→ **TASK ITEM**:
Which of the lines below mention the word "phone"? Pull each one out.

"""

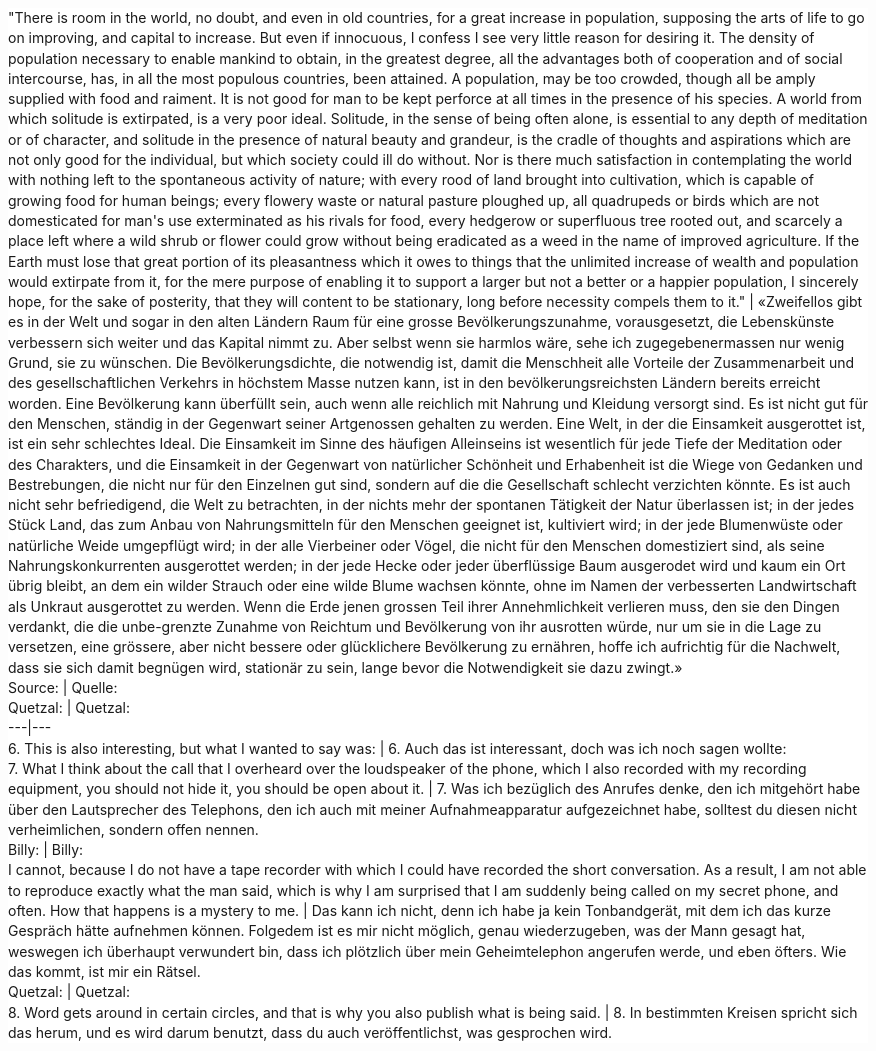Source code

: "There is room in the world, no doubt, and even in old countries, for a great increase in population, supposing the arts of life to go on improving, and capital to increase. But even if innocuous, I confess I see very little reason for desiring it. The density of population necessary to enable mankind to obtain, in the greatest degree, all the advantages both of cooperation and of social intercourse, has, in all the most populous countries, been attained. A population, may be too crowded, though all be amply supplied with food and raiment. It is not good for man to be kept perforce at all times in the presence of his species. A world from which solitude is extirpated, is a very poor ideal. Solitude, in the sense of being often alone, is essential to any depth of meditation or of character, and solitude in the presence of natural beauty and grandeur, is the cradle of thoughts and aspirations which are not only good for the individual, but which society could ill do without. Nor is there much satisfaction in contemplating the world with nothing left to the spontaneous activity of nature; with every rood of land brought into cultivation, which is capable of growing food for human beings; every flowery waste or natural pasture ploughed up, all quadrupeds or birds which are not domesticated for man's use exterminated as his rivals for food, every hedgerow or superfluous tree rooted out, and scarcely a place left where a wild shrub or flower could grow without being eradicated as a weed in the name of improved agriculture. If the Earth must lose that great portion of its pleasantness which it owes to things that the unlimited increase of wealth and population would extirpate from it, for the mere purpose of enabling it to support a larger but not a better or a happier population, I sincerely hope, for the sake of posterity, that they will content to be stationary, long before necessity compels them to it."  | «Zweifellos gibt es in der Welt und sogar in den alten Ländern Raum für eine grosse Bevölkerungszunahme, vorausgesetzt, die Lebenskünste verbessern sich weiter und das Kapital nimmt zu. Aber selbst wenn sie harmlos wäre, sehe ich zugegebenermassen nur wenig Grund, sie zu wünschen. Die Bevölkerungsdichte, die notwendig ist, damit die Menschheit alle Vorteile der Zusammenarbeit und des gesellschaftlichen Verkehrs in höchstem Masse nutzen kann, ist in den bevölkerungsreichsten Ländern bereits erreicht worden. Eine Bevölkerung kann überfüllt sein, auch wenn alle reichlich mit Nahrung und Kleidung versorgt sind. Es ist nicht gut für den Menschen, ständig in der Gegenwart seiner Artgenossen gehalten zu werden. Eine Welt, in der die Einsamkeit ausgerottet ist, ist ein sehr schlechtes Ideal. Die Einsamkeit im Sinne des häufigen Alleinseins ist wesentlich für jede Tiefe der Meditation oder des Charakters, und die Einsamkeit in der Gegenwart von natürlicher Schönheit und Erhabenheit ist die Wiege von Gedanken und Bestrebungen, die nicht nur für den Einzelnen gut sind, sondern auf die die Gesellschaft schlecht verzichten könnte. Es ist auch nicht sehr befriedigend, die Welt zu betrachten, in der nichts mehr der spontanen Tätigkeit der Natur überlassen ist; in der jedes Stück Land, das zum Anbau von Nahrungsmitteln für den Menschen geeignet ist, kultiviert wird; in der jede Blumenwüste oder natürliche Weide umgepflügt wird; in der alle Vierbeiner oder Vögel, die nicht für den Menschen domestiziert sind, als seine Nahrungskonkurrenten ausgerottet werden; in der jede Hecke oder jeder überflüssige Baum ausgerodet wird und kaum ein Ort übrig bleibt, an dem ein wilder Strauch oder eine wilde Blume wachsen könnte, ohne im Namen der verbesserten Landwirtschaft als Unkraut ausgerottet zu werden. Wenn die Erde jenen grossen Teil ihrer Annehmlichkeit verlieren muss, den sie den Dingen verdankt, die die unbe-grenzte Zunahme von Reichtum und Bevölkerung von ihr ausrotten würde, nur um sie in die Lage zu versetzen, eine grössere, aber nicht bessere oder glücklichere Bevölkerung zu ernähren, hoffe ich aufrichtig für die Nachwelt, dass sie sich damit begnügen wird, stationär zu sein, lange bevor die Notwendigkeit sie dazu zwingt.»   
Source:  | Quelle:   
Quetzal:  | Quetzal:   
---|---  
6. This is also interesting, but what I wanted to say was:  | 6. Auch das ist interessant, doch was ich noch sagen wollte:   
7. What I think about the call that I overheard over the loudspeaker of the phone, which I also recorded with my recording equipment, you should not hide it, you should be open about it.  | 7. Was ich bezüglich des Anrufes denke, den ich mitgehört habe über den Lautsprecher des Telephons, den ich auch mit meiner Aufnahmeapparatur aufgezeichnet habe, solltest du diesen nicht verheimlichen, sondern offen nennen.   
Billy:  | Billy:   
I cannot, because I do not have a tape recorder with which I could have recorded the short conversation. As a result, I am not able to reproduce exactly what the man said, which is why I am surprised that I am suddenly being called on my secret phone, and often. How that happens is a mystery to me.  | Das kann ich nicht, denn ich habe ja kein Tonbandgerät, mit dem ich das kurze Gespräch hätte aufnehmen können. Folgedem ist es mir nicht möglich, genau wiederzugeben, was der Mann gesagt hat, weswegen ich überhaupt verwundert bin, dass ich plötzlich über mein Geheimtelephon angerufen werde, und eben öfters. Wie das kommt, ist mir ein Rätsel.   
Quetzal:  | Quetzal:   
8. Word gets around in certain circles, and that is why you also publish what is being said.  | 8. In bestimmten Kreisen spricht sich das herum, und es wird darum benutzt, dass du auch veröffentlichst, was gesprochen wird.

"""

→ **SOLUTION FOR THIS EXERCISE**:
7. What I think about the call that I overheard over the loudspeaker of the phone, which I also recorded with my recording equipment, you should not hide it, you should be open about it.  | 7. Was ich bezüglich des Anrufes denke, den ich mitgehört habe über den Lautsprecher des Telephons, den ich auch mit meiner Aufnahmeapparatur aufgezeichnet habe, solltest du diesen nicht verheimlichen, sondern offen nennen.   
I cannot, because I do not have a tape recorder with which I could have recorded the short conversation. As a result, I am not able to reproduce exactly what the man said, which is why I am surprised that I am suddenly being called on my secret phone, and often. How that happens is a mystery to me.  | Das kann ich nicht, denn ich habe ja kein Tonbandgerät, mit dem ich das kurze Gespräch hätte aufnehmen können. Folgedem ist es mir nicht möglich, genau wiederzugeben, was der Mann gesagt hat, weswegen ich überhaupt verwundert bin, dass ich plötzlich über mein Geheimtelephon angerufen werde, und eben öfters. Wie das kommt, ist mir ein Rätsel.   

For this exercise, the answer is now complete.